Geschrieben am 28. April 2012 von für Bücher, Crimemag

Patrick Fogli & Ferruccio Pinotti: Bleiernes Schweigen

La Cosa Nostra

– Ein Zitat vom Buchrücken fasst alle 616 Seiten des Romans zusammen: „Die, die mich töten, werden wahrscheinlich Mafiosi sein, aber die, die meinen Tod gewollt haben, werden andere sein.“ Paolo Borsellino. Christian Koch über einen Roman mit niedrigem Fiktions-Quotient.

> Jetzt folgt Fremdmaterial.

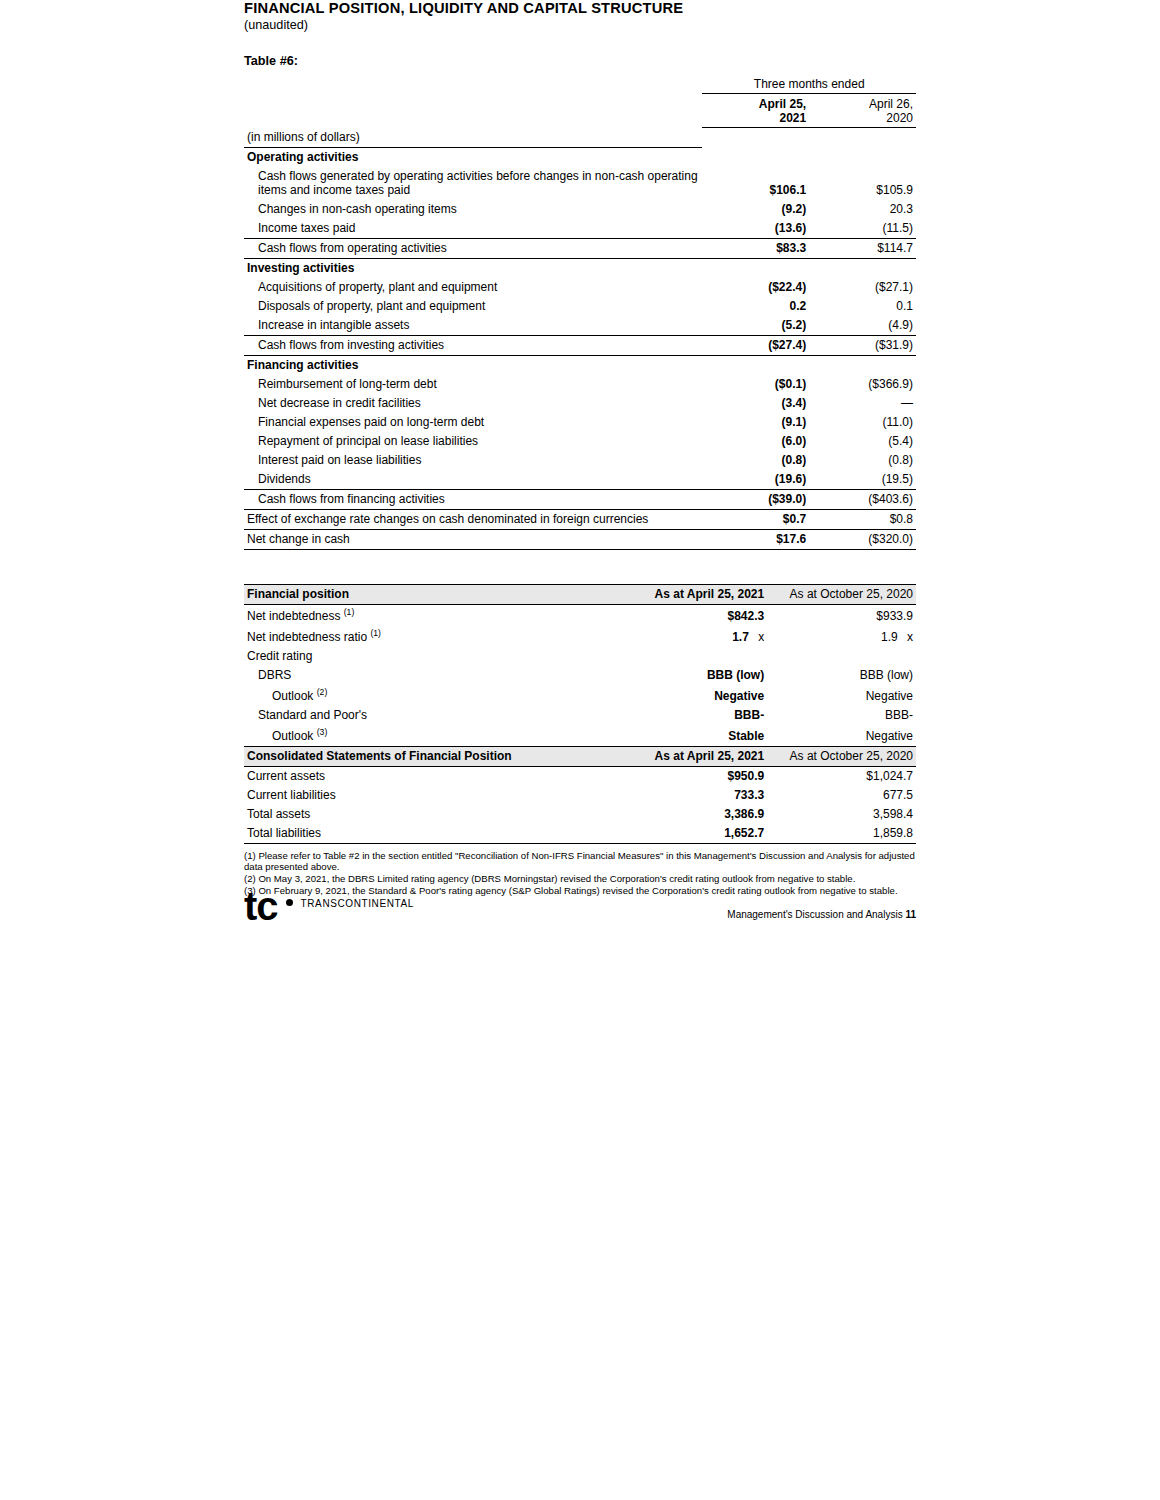FINANCIAL POSITION, LIQUIDITY AND CAPITAL STRUCTURE
(unaudited)
Table #6:
| | Three months ended |
| | April 25, 2021 | April 26, 2020 |
| (in millions of dollars) | | |
| Operating activities | | |
| Cash flows generated by operating activities before changes in non-cash operating items and income taxes paid | $106.1 | $105.9 |
| Changes in non-cash operating items | (9.2) | 20.3 |
| Income taxes paid | (13.6) | (11.5) |
| Cash flows from operating activities | $83.3 | $114.7 |
| Investing activities | | |
| Acquisitions of property, plant and equipment | ($22.4) | ($27.1) |
| Disposals of property, plant and equipment | 0.2 | 0.1 |
| Increase in intangible assets | (5.2) | (4.9) |
| Cash flows from investing activities | ($27.4) | ($31.9) |
| Financing activities | | |
| Reimbursement of long-term debt | ($0.1) | ($366.9) |
| Net decrease in credit facilities | (3.4) | — |
| Financial expenses paid on long-term debt | (9.1) | (11.0) |
| Repayment of principal on lease liabilities | (6.0) | (5.4) |
| Interest paid on lease liabilities | (0.8) | (0.8) |
| Dividends | (19.6) | (19.5) |
| Cash flows from financing activities | ($39.0) | ($403.6) |
| Effect of exchange rate changes on cash denominated in foreign currencies | $0.7 | $0.8 |
| Net change in cash | $17.6 | ($320.0) |
| Financial position | As at April 25, 2021 | As at October 25, 2020 |
| --- | --- | --- |
| Net indebtedness (1) | $842.3 | $933.9 |
| Net indebtedness ratio (1) | 1.7 x | 1.9 x |
| Credit rating | | |
| DBRS | BBB (low) | BBB (low) |
| Outlook (2) | Negative | Negative |
| Standard and Poor's | BBB- | BBB- |
| Outlook (3) | Stable | Negative |
| Consolidated Statements of Financial Position | As at April 25, 2021 | As at October 25, 2020 |
| Current assets | $950.9 | $1,024.7 |
| Current liabilities | 733.3 | 677.5 |
| Total assets | 3,386.9 | 3,598.4 |
| Total liabilities | 1,652.7 | 1,859.8 |
(1) Please refer to Table #2 in the section entitled "Reconciliation of Non-IFRS Financial Measures" in this Management's Discussion and Analysis for adjusted data presented above.
(2) On May 3, 2021, the DBRS Limited rating agency (DBRS Morningstar) revised the Corporation's credit rating outlook from negative to stable.
(3) On February 9, 2021, the Standard & Poor's rating agency (S&P Global Ratings) revised the Corporation's credit rating outlook from negative to stable.
tc TRANSCONTINENTAL
Management's Discussion and Analysis 11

„Bleiernes Schweigen“ erzählt die Geschichte der Cosa Nostra in Romanform im Zeitraum der achtziger Jahre bis heute. Der rote Faden des Buches ist ein Schriftsteller, der 2003 von einer Anwältin zu einem Treffen gebeten wird. Kurz vor dem Meeting werden die Anwältin, ihr Mandant und zwei Polizisten in einem Gerichtsgebäude erschossen. Anschließend tötet der Schütze sich selbst. Das letzte Wort der Anwältin lautete „Solara“. Genau dieser Name war als letzte Notiz in den Aufzeichnungen von Elena, der Ehefrau des Schriftstellers, zu finden, die vor mehr als zehn Jahren bei einem ominösen Autounfall  gestorben war. Kurz zuvor war sie Zeugin des Attentates auf den Richter Paolo Borsellino geworden.

Der „Gegenstaat“

Beeindruckend ist der Roman vor allem wegen drei Punkten. Da ist zum einen die Informationsfülle um die Verbindungen der Cosa Nostra zu den italienischen Geheimdiensten, den politischen Parteien und einigen Logen Italiens. Die „Propaganda Due (P2)“ war sicherlich nur die bekannteste davon.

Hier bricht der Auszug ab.